EXCERPTED TEXT:
Thank you. And that leads me to wondering. So, as we were highlighting the role of tailings and recycled material to meet domestic production needs, and going back to the point that you both made on the need for state backing, um, how can governments make sure that they have the right infrastructure in place when it comes to having powerful recycling industries? Are you seeing any examples that are noteworthy in how countries are actionizing this?

Rasmus Tammia:

I mean, I can give a really short answer to that from a European perspective, in particular here in Sweden. There's a lot of effort currently put into facilitating and making it easier for mining uh companies to actually uh start new operations at new greenfield projects. Uh but in terms of recycling and those kind of aspects, it's more so kind of tied into the business model of the mining companies themselves. So for the smelters side, you could have a recycling part that fills in quite a big part of the uh, I mean, that profit value of the company. So if you're smart, you can have a broad portfolio from that perspective.

Amanda van Dyke:

What I would say on the recycling end and sort of government backing and support, you need to look. So let's let's talk about the people that are most advanced to sort of least advanced. Um, China pays for everything. State backing, if you want to start a business, whether it's in mining or refining or recycling for any metals and minerals which they consider important to their economy, you can get state backing for that business. The West, Europe and North America, mostly have always believed that it was up to private industry to do that. And policy is seen to be very supportive of recycling. And the European Union especially has put out every single policy that says recycling will be part of the critical minerals solution, but they've failed to actually provide any economic state backing for that. So while there's a huge number of universities that have grants for different types of recycling technology, and there's a huge amount of policy that says it's supportive of recycling, you're not seeing any money supporting actually building recycling circuits. And I think that until you're economically backing these recycling operations, you'll find it very difficult to actually build new recycling capacity.

DATA ENTRIES:
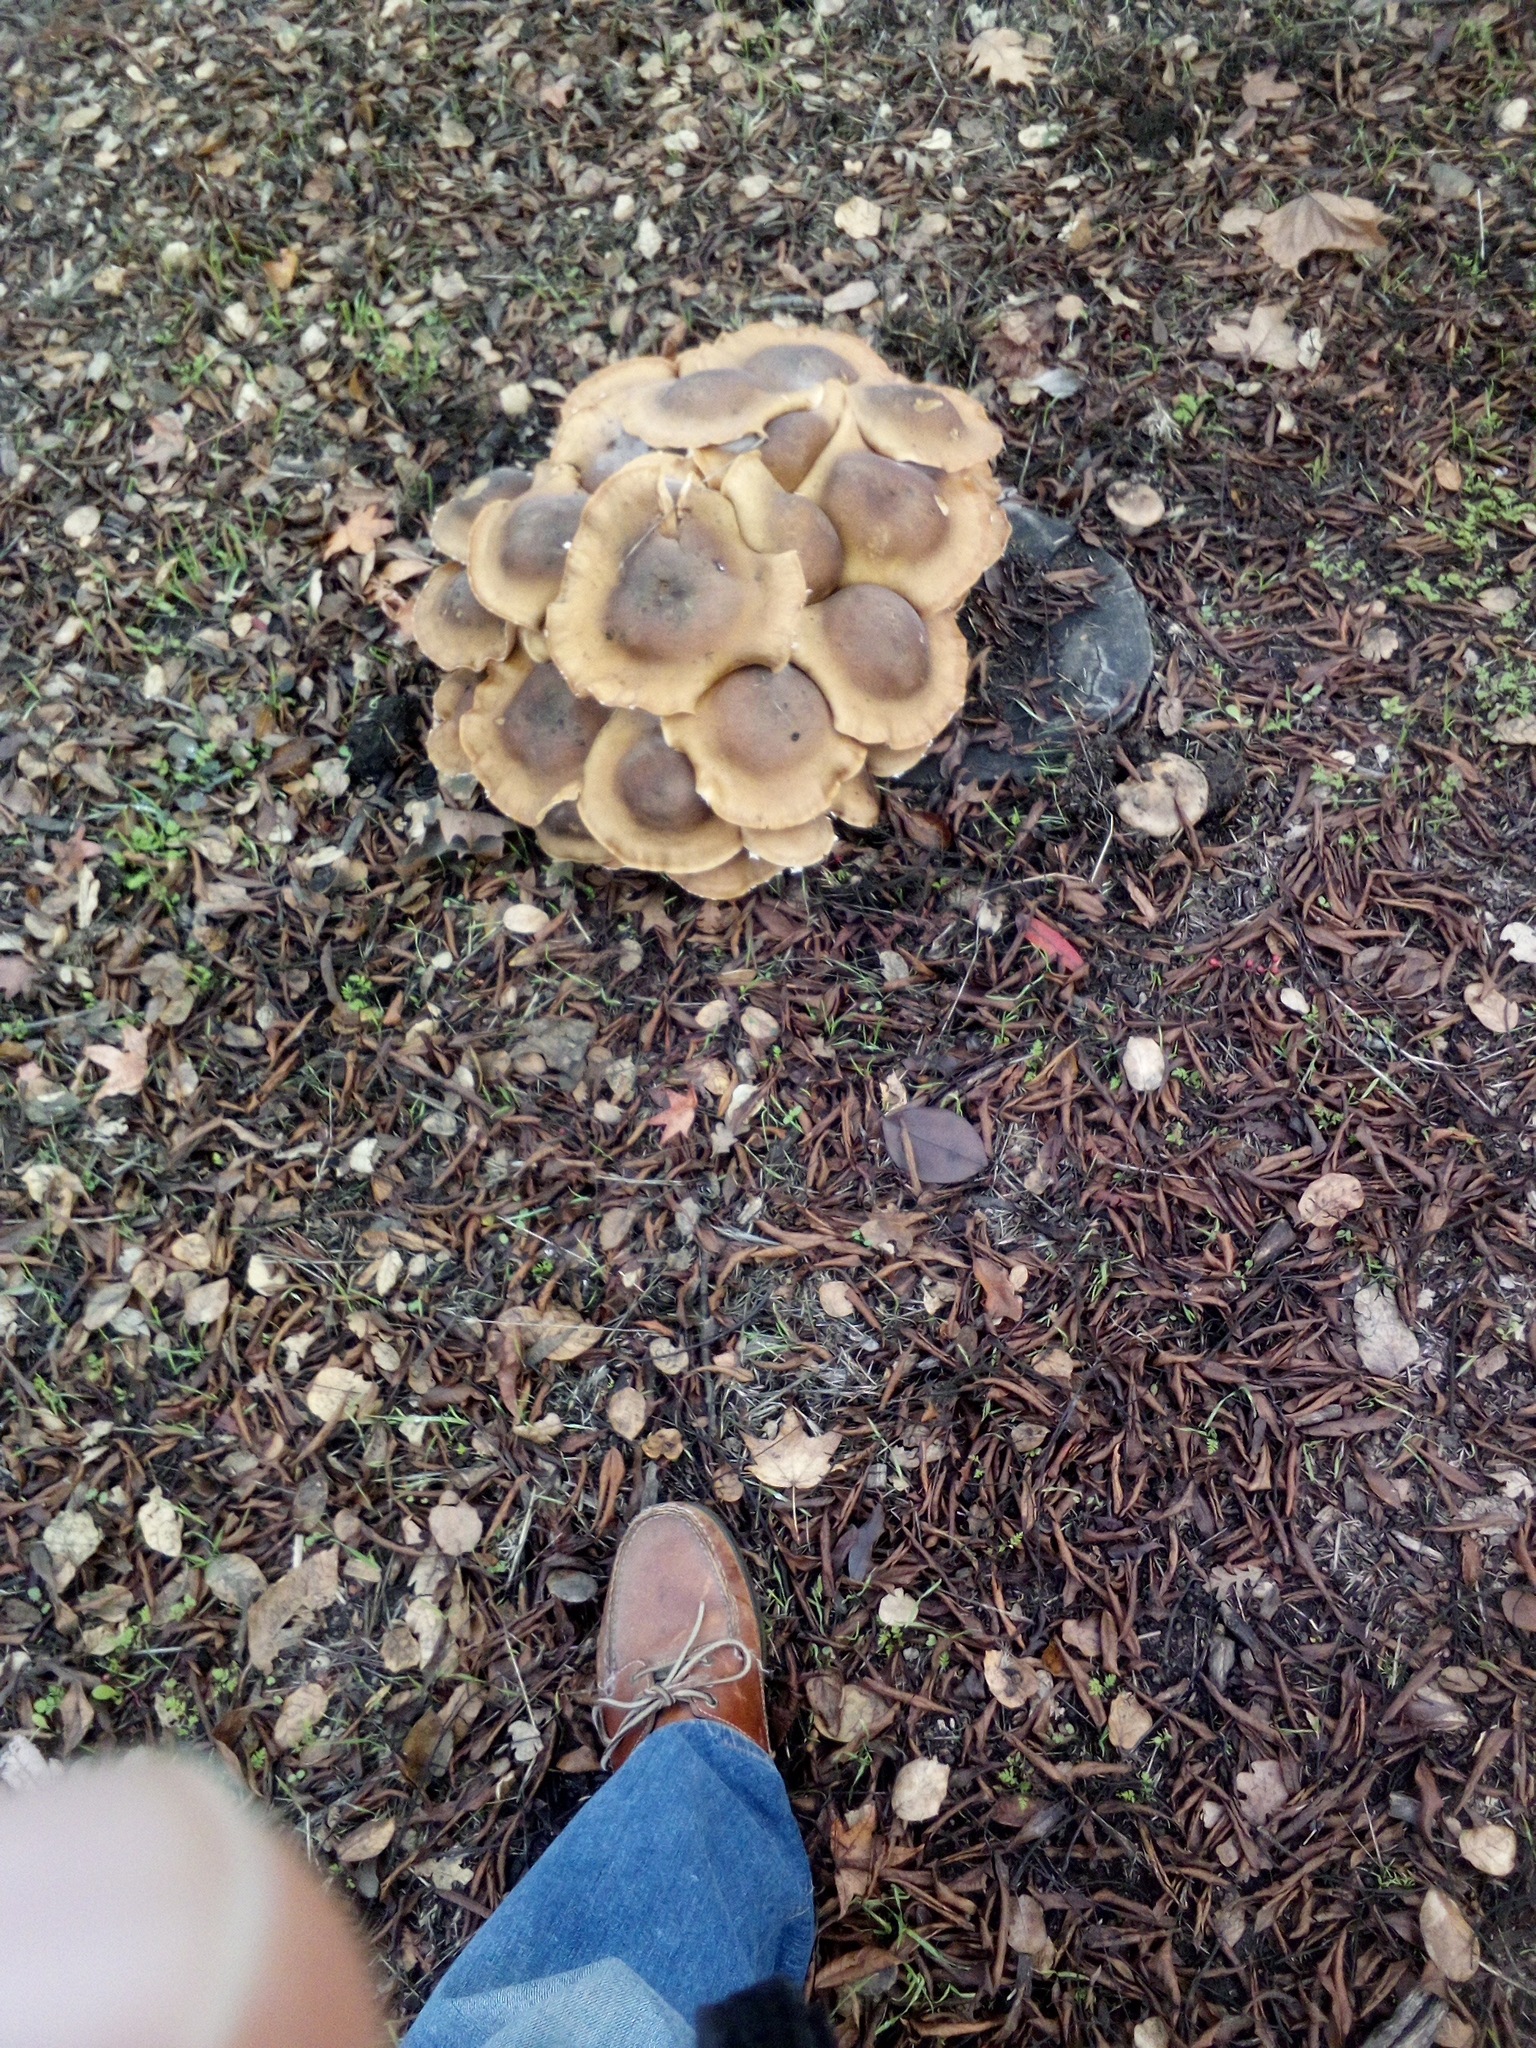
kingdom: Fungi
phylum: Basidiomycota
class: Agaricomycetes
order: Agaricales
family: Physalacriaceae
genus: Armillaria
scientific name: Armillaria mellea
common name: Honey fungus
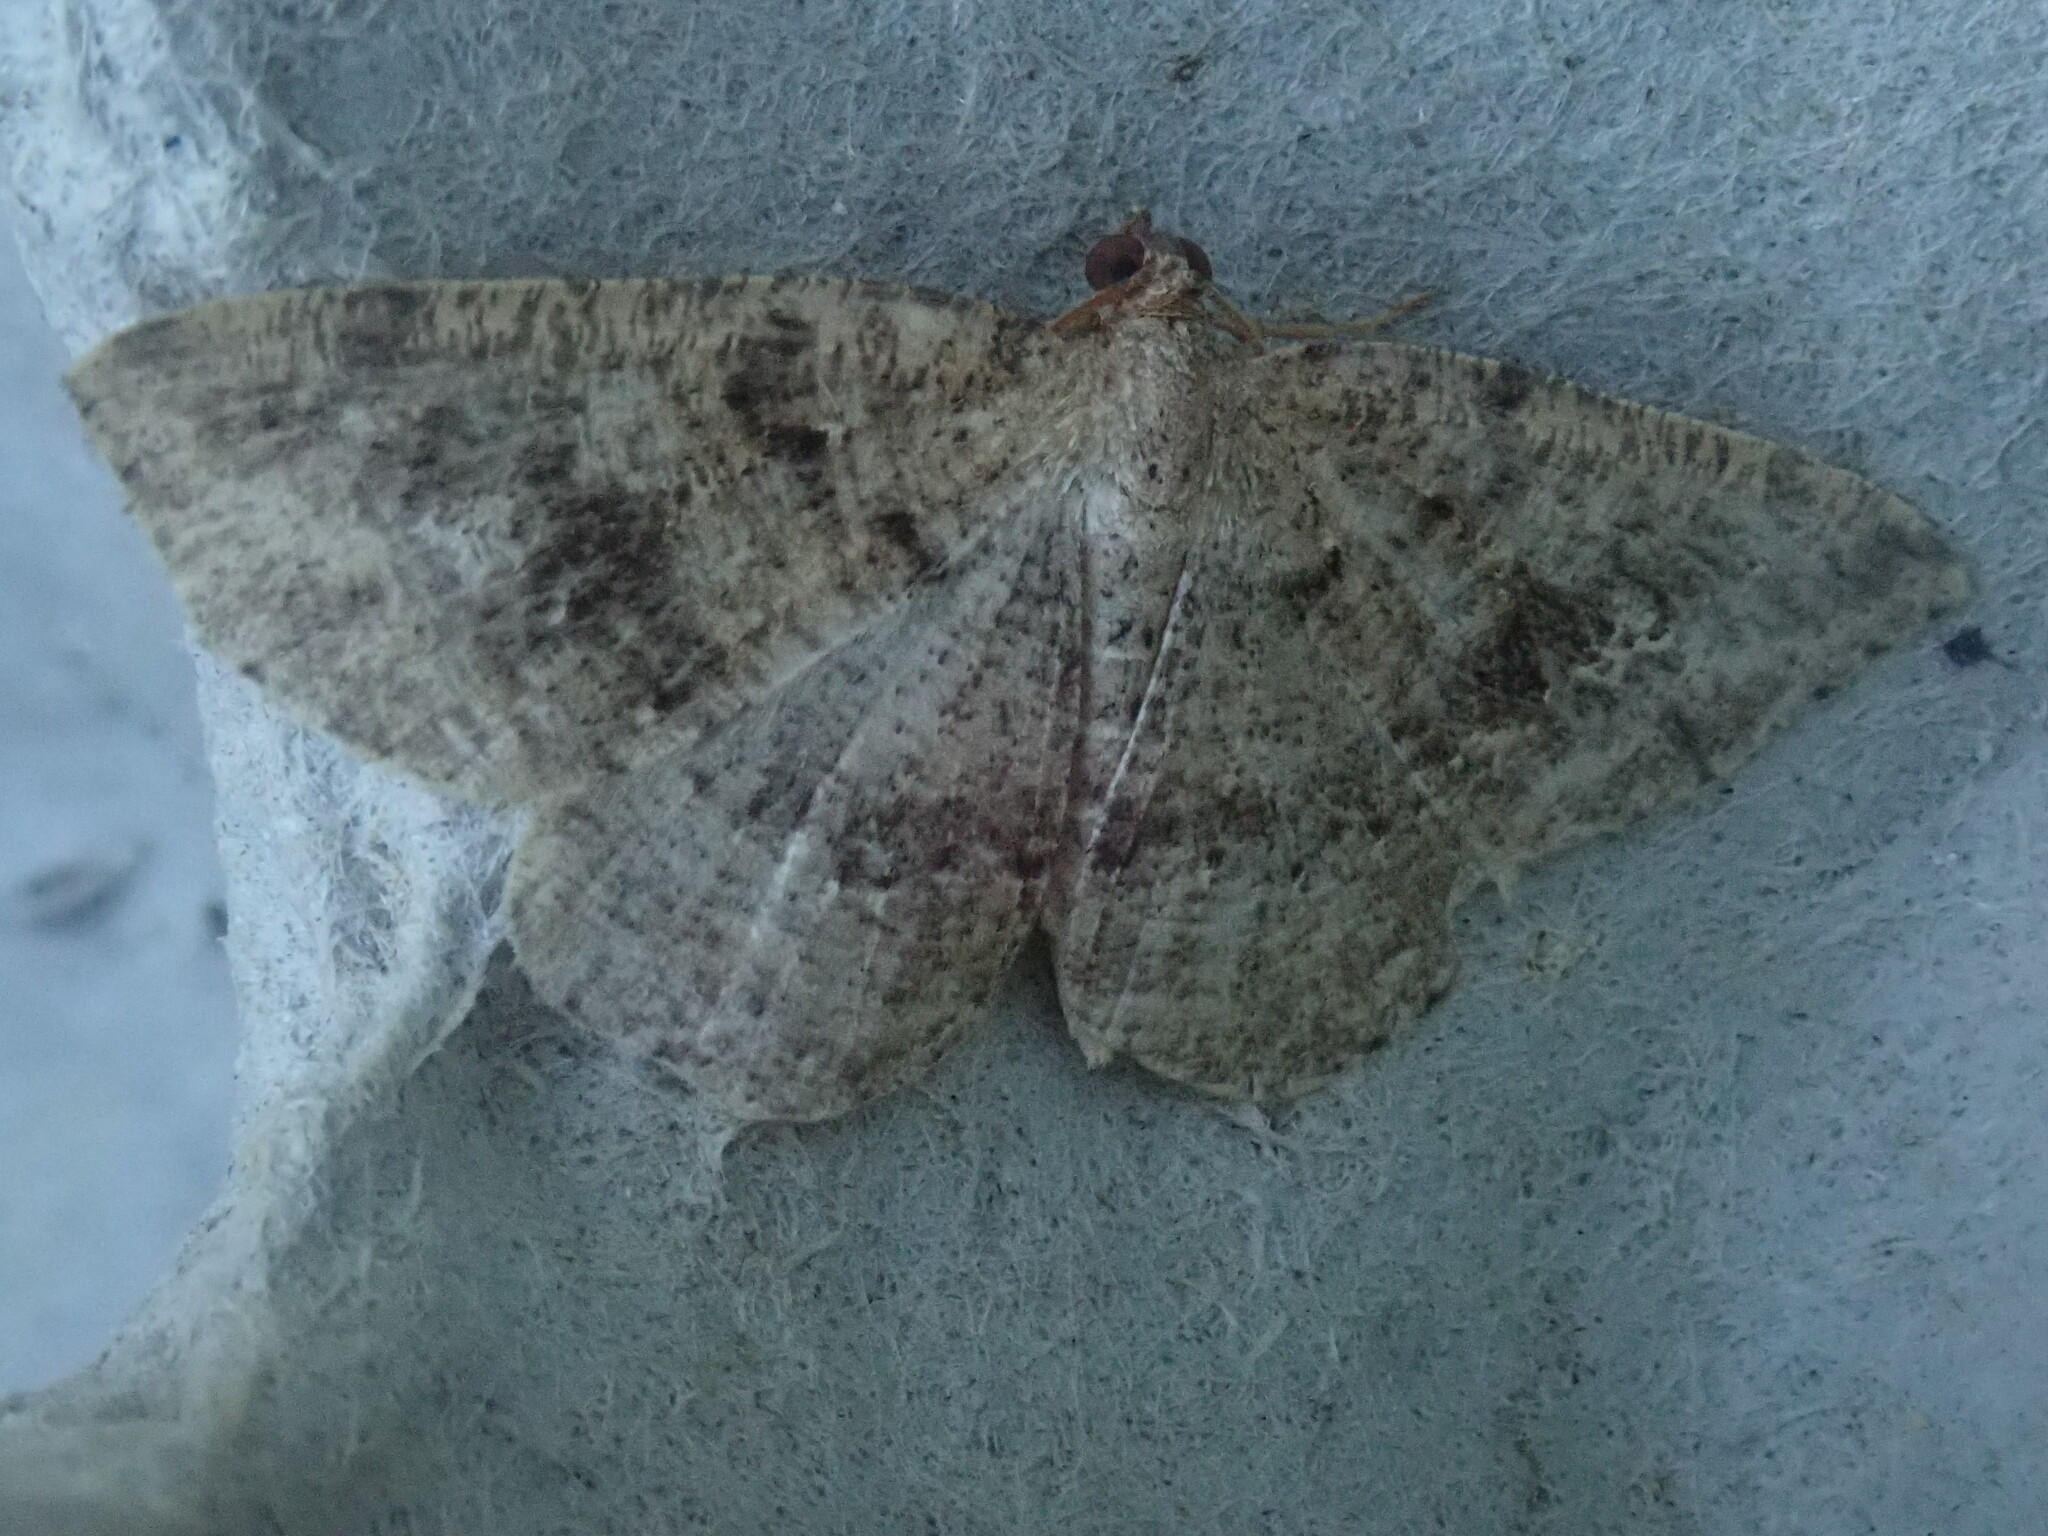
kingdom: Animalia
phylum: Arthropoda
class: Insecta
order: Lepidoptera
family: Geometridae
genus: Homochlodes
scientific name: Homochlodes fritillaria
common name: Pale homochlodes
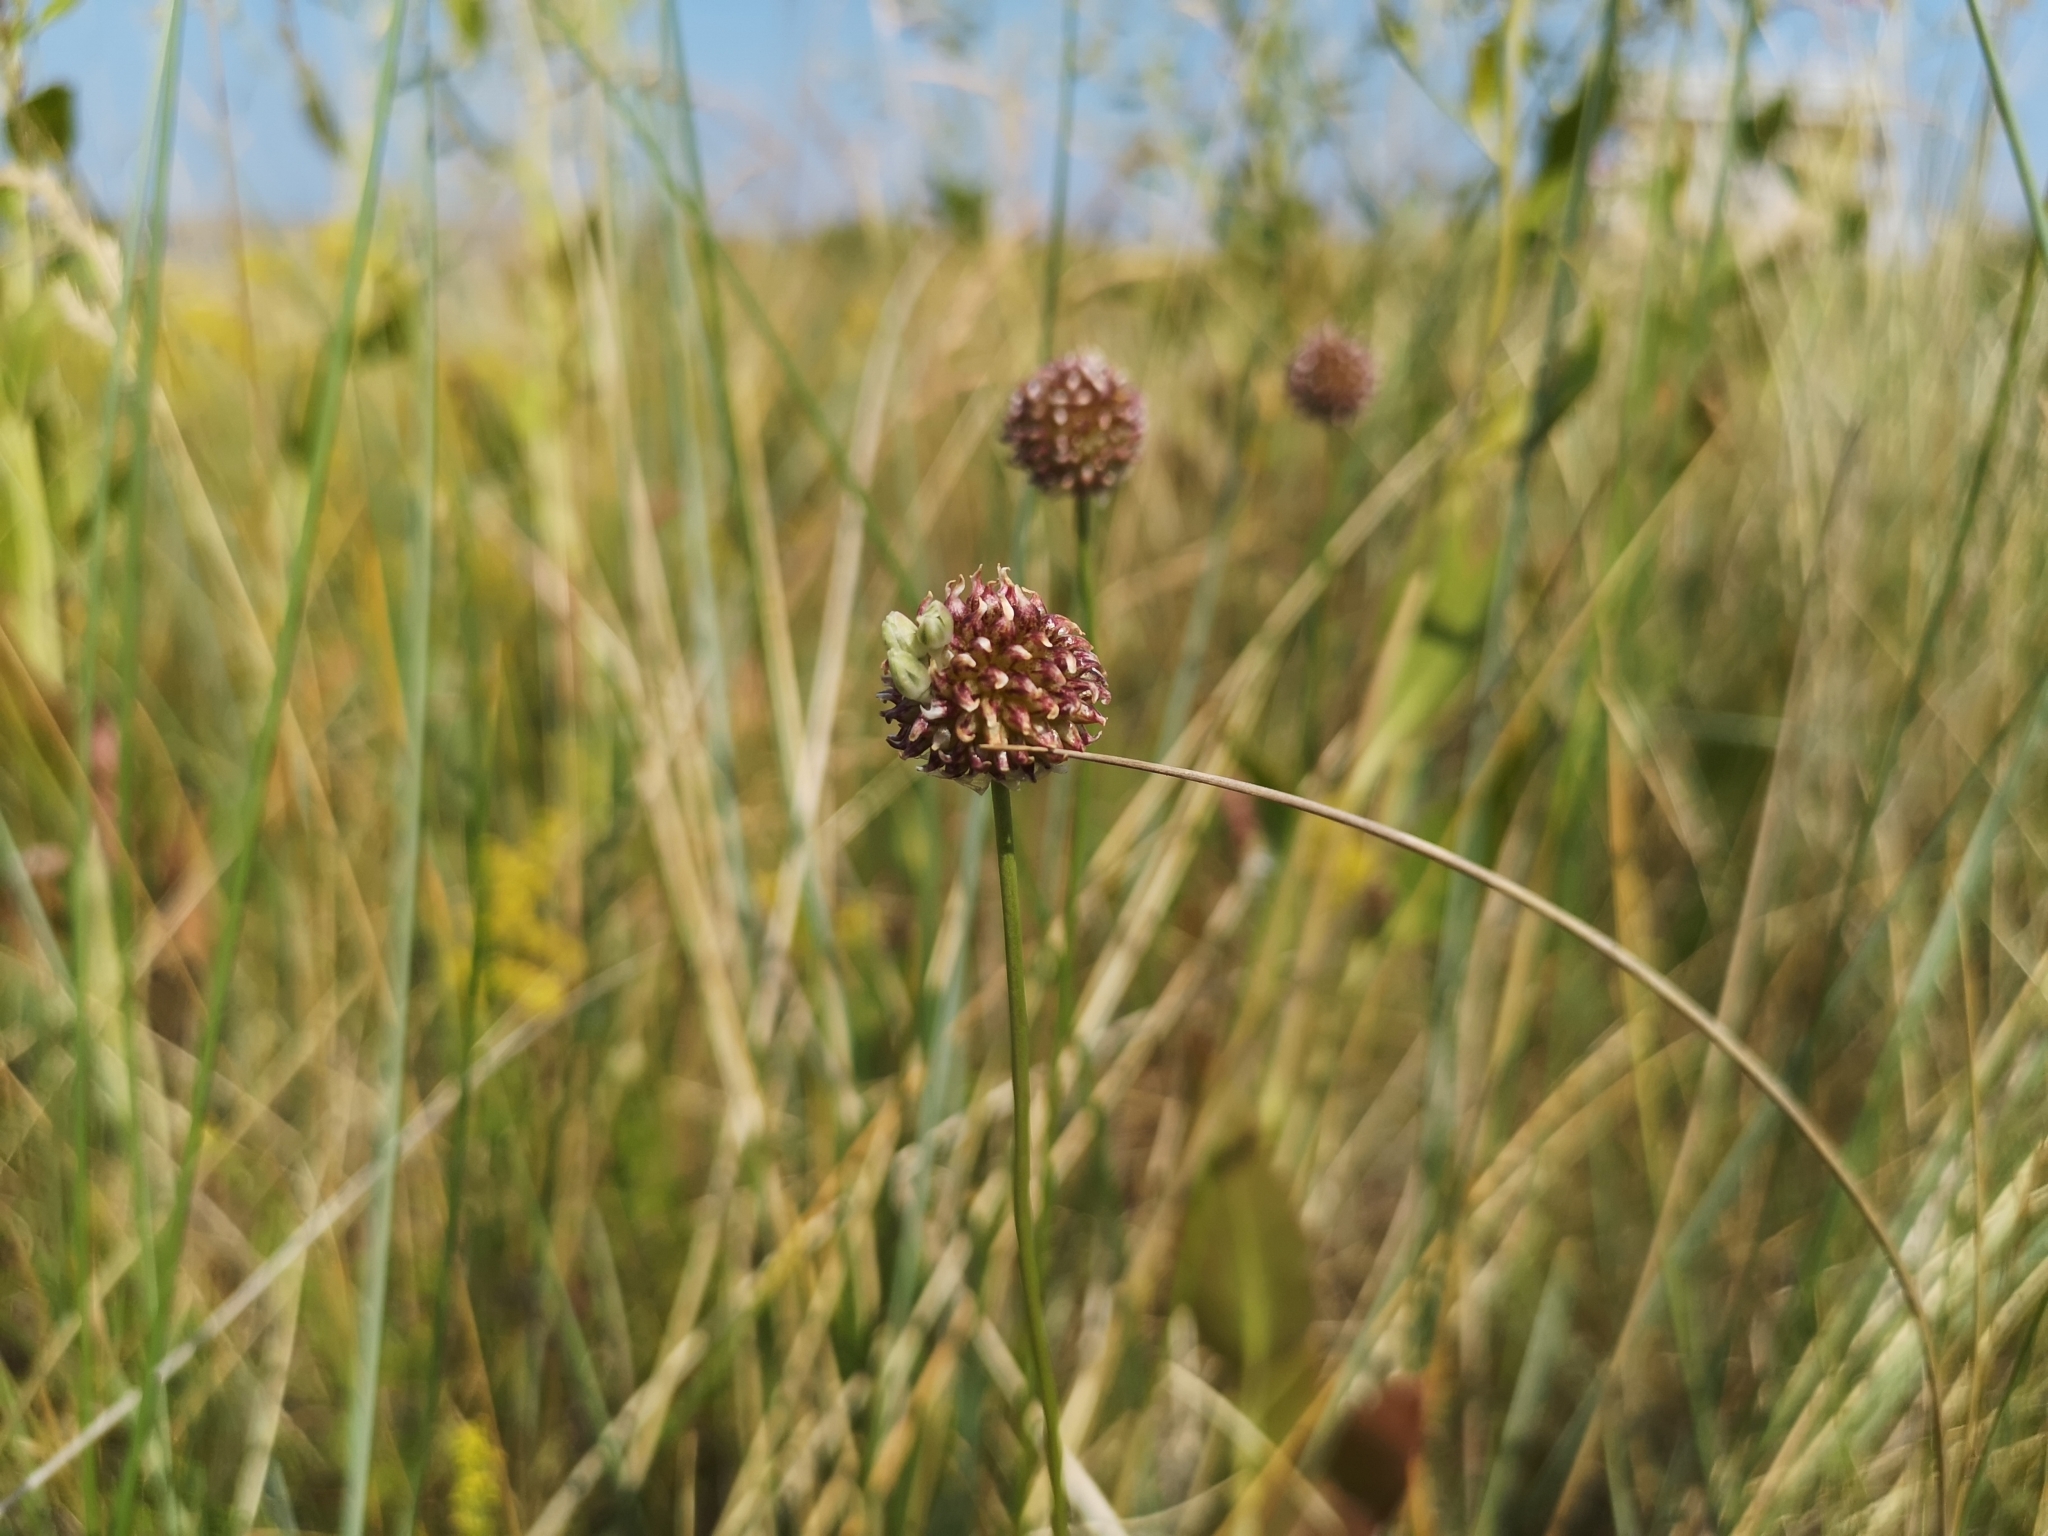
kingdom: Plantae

DIRECTIVE 1: In the excerpted discussion on recycling and state backing, which country is said to pay for everything?
DIRECTIVE 2: Rewrite the paragraph of the excerpted discussion on recycling and state backing that begins "I mean, I can give a really short answer" as a brief bulleted list that keeps its main facts.
DIRECTIVE 3: Carry on the excerpted panel discussion on recycling and state backing, starting after its last sentence.

FINAL RESULT 1: China.

FINAL RESULT 2:
- The answer is given from a European perspective, particularly Sweden's.
- Much current effort goes into making it easier for mining companies to start new operations at greenfield projects.
- Recycling is tied more to the business model of the mining companies themselves.
- On the smelter side, recycling can make up a large part of a company's profit value.
- A smart company can build a broad portfolio this way.

FINAL RESULT 3:
Joséphine Quioc:

Thank you. I will um shift a bit back to some of our key topic of today's podcast, namely artificial intelligence. Um the way I'm going to introduce this is by talking about the duality of AI when it comes to mining and environmental performance. We're saying that AI is both an enabler as it improves mining techniques, including waste recovery, which we were just talking about, but it is also an avid consumer, both of minerals and um energy. For this question, Erasmus, could you provide some insight on how, with this rising demand for critical minerals, how can AI enhance the precision, efficiency, and the sustainability of mining?

Rasmus Tammia:

Oh, in so very, very many ways. I mean, there you can target specific use cases for through your entire uh value chain essentially. You can look at process optimization in your mills, you can look at past planning optimization algorithms down in the mine or computer vision algorithms or something like that. But I feel that in general, when I talk to my peers around the industry, there's a lot of, I mean, I would say that the mining industry is sort of confused, right? Because you need to kind of de-risk uh in terms of investing in RDs. You need to how that usually works is that a lot of mining companies enter these consortiums and they have sort of this non-transactional uh discussion, sharing insights, sharing technologies uh between one another to kind of reduce the costs across the uh companies. So that's kind of one aspect, but then it's also part of, I mean, a lot of new business models will pop up in the future and currently are also amongst our vendors and suppliers through, for example, these traditional automation systems. There's still quite a big uh knowledge gap between having mining comp that mining companies don't currently have, is that the skills and knowledge to really understand these technologies that rely on, for example, modern software technologies that are state of the art if you look at the technologies coming from California, Silicon Valley, those kinds of uh technologies. And they can absolutely be utilized by mining companies as well. That's my firm belief. But yeah, there's still quite a bit of a gap in terms of how mature the mining industry is when it comes to AEI, but we're getting there. I feel like we're moving in the right direction. It's more of kind of how do we reduce uh going and investing in a wrong path? So that's why we enter these sort of shared consortiums where we reduce cost.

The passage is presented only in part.